While the U.S. and European competitors dominate the developing world’s $350 billion hard-currency bond market, this new road has put bankers from Beijing and Tokyo in pole position to grab more business from competitors.
“We are likely to see China’s banks challenge Wall Street banks and Japanese banks directly in all their lines of business, including book running. Volumes are not huge, but I think it is going to become far bigger than it is today,” said Jan Dehn, head of research in London at Ashmore Group Plc, which manages $51 billion of emerging-market assets.
Moving from the 145th rank for worldwide sales in 2009 to 46th place this year,Bank of China has been making its way up the underwriter league table over the past seven years. The bank has been able to get involved with bond sales by companies in the U.K. and Europe including Sky Plc and British American Tobacco Plc by opening up an office in London.
Yet until now the lender has managed to get named to only two dollar deals from 2013 to 2015 and hence hasn’t been as active in emerging-market mandates outside of Asia. But now the tide is starting to turn.
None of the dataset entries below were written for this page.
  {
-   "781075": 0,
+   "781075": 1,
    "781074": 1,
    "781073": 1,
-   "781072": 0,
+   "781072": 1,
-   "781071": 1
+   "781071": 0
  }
Teva Pharmaceutical Industries Ltd. of Israel, a Kazakh oil producer and a Bulgarian energy company have been helped by the Chinese bank to sell bonds in July alone.
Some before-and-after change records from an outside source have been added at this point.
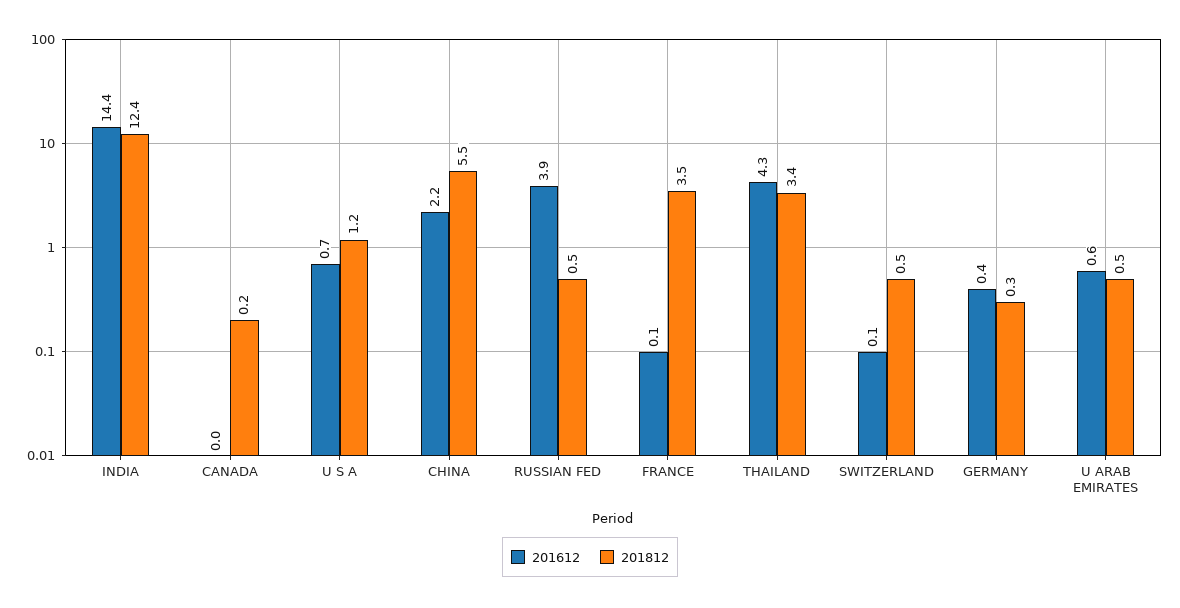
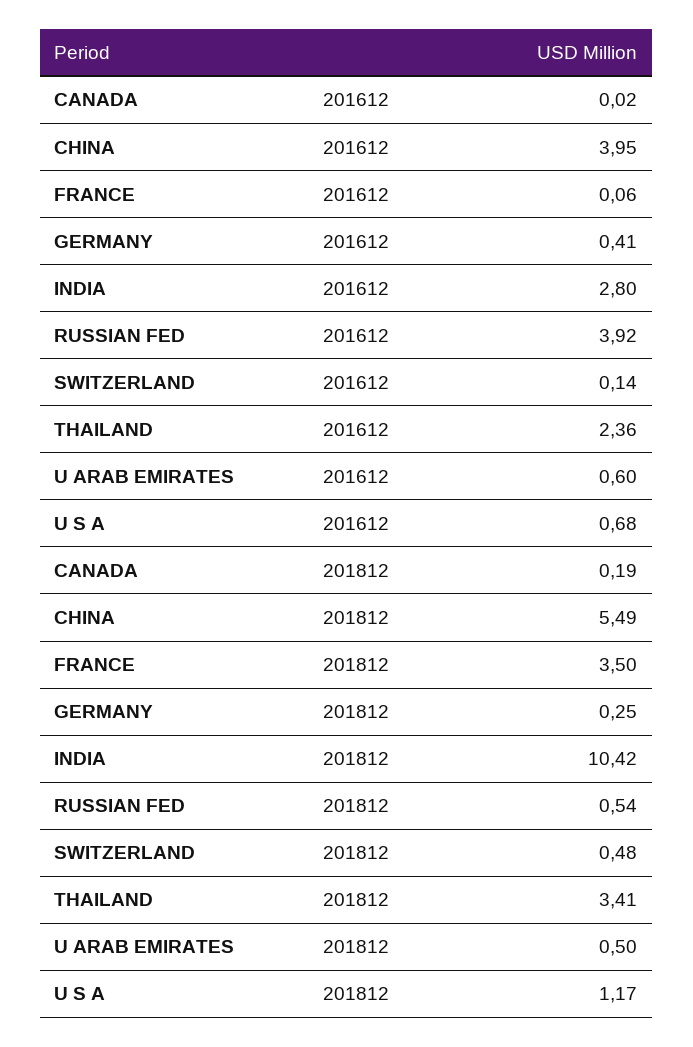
  {
    "201612": {
-     "INDIA": 14.4,
+     "INDIA": 2.8,
      "CANADA": 0.02,
      "U S A": 0.68,
-     "CHINA": 2.2,
+     "CHINA": 3.95,
      "RUSSIAN FED": 3.92,
      "FRANCE": 0.06,
-     "THAILAND": 4.3,
+     "THAILAND": 2.36,
      "SWITZERLAND": 0.14,
      "GERMANY": 0.41,
      "U ARAB EMIRATES": 0.6
    },
    "201812": {
-     "INDIA": 12.4,
+     "INDIA": 10.42,
      "CANADA": 0.19,
      "U S A": 1.17,
      "CHINA": 5.49,
      "RUSSIAN FED": 0.54,
      "FRANCE": 3.5,
      "THAILAND": 3.41,
      "SWITZERLAND": 0.48,
      "GERMANY": 0.25,
      "U ARAB EMIRATES": 0.5
    }
  }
Sebastian Ha, head of debt syndicate in Hong Kong at Bank of China, which operated in 41 countries and regions outside China said that it’s all part of an expansion strategy to give borrowers access to Bank of China’s network in a country of 1.3 billion people.
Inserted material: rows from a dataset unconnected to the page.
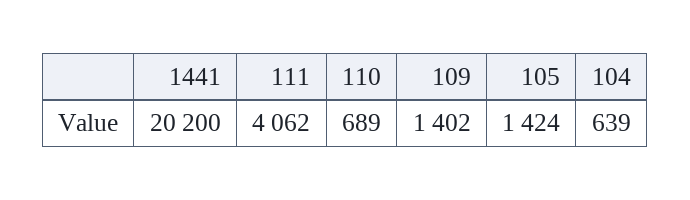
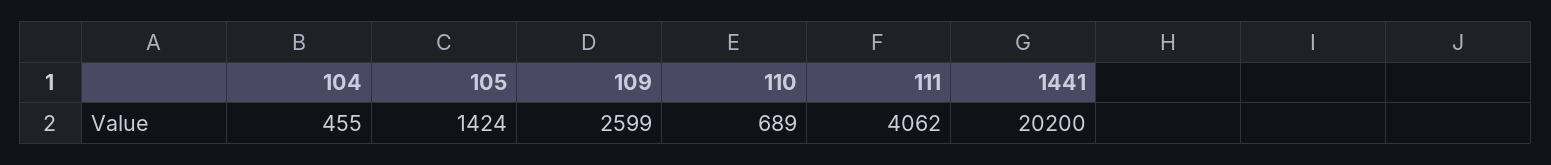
  {
    "1441": 20200,
    "111": 4062,
    "110": 689,
-   "109": 1402,
+   "109": 2599,
    "105": 1424,
-   "104": 639
+   "104": 455
  }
“We are looking into some deals we have not touched before,” he said.
Surpassing Japanese counterparts like Mitsubishi UFJ Financial Group Inc., which collectively had 1.3 percent market share, Bank of China was helped to lead manage 2.2 percent of sales by companies and governments in developing nations last year by doing more hard-currency bond underwriting.
According to data compiled by Bloomberg, five banks which together command 42 percent of the $350 billion of bonds sold in 2015 were still concentrated among five banks – HSBC Holdings Plc, Citigroup Inc., JPMorgan Chase & Co., Deutsche Bank AG and Bank of America Corp.
According to Sergey Dergachev, who helps oversee $13 billion in emerging-market debt as a senior money manager at Union Investment Privatfonds GmbH in Frankfurt, bankers in Asia may face hurdles securing greater clout in the bond business since capital markets are less developed in the region’s countries outside of Japan than they are in the U.S. and Europe. Institute of International Finance data show that compared with $2.9 trillion for the U.S. and $2 trillion for Germany, China had only $109 billion invested in debt securities abroad in the second quarter of 2015.